[Begin Input data]
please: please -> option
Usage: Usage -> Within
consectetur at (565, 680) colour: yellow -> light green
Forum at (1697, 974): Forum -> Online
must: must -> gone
[End Input data]
_Exercise description_.
Copy every line of the records above, character for character.

_Complete response_.
please: please -> option
Usage: Usage -> Within
consectetur at (565, 680) colour: yellow -> light green
Forum at (1697, 974): Forum -> Online
must: must -> gone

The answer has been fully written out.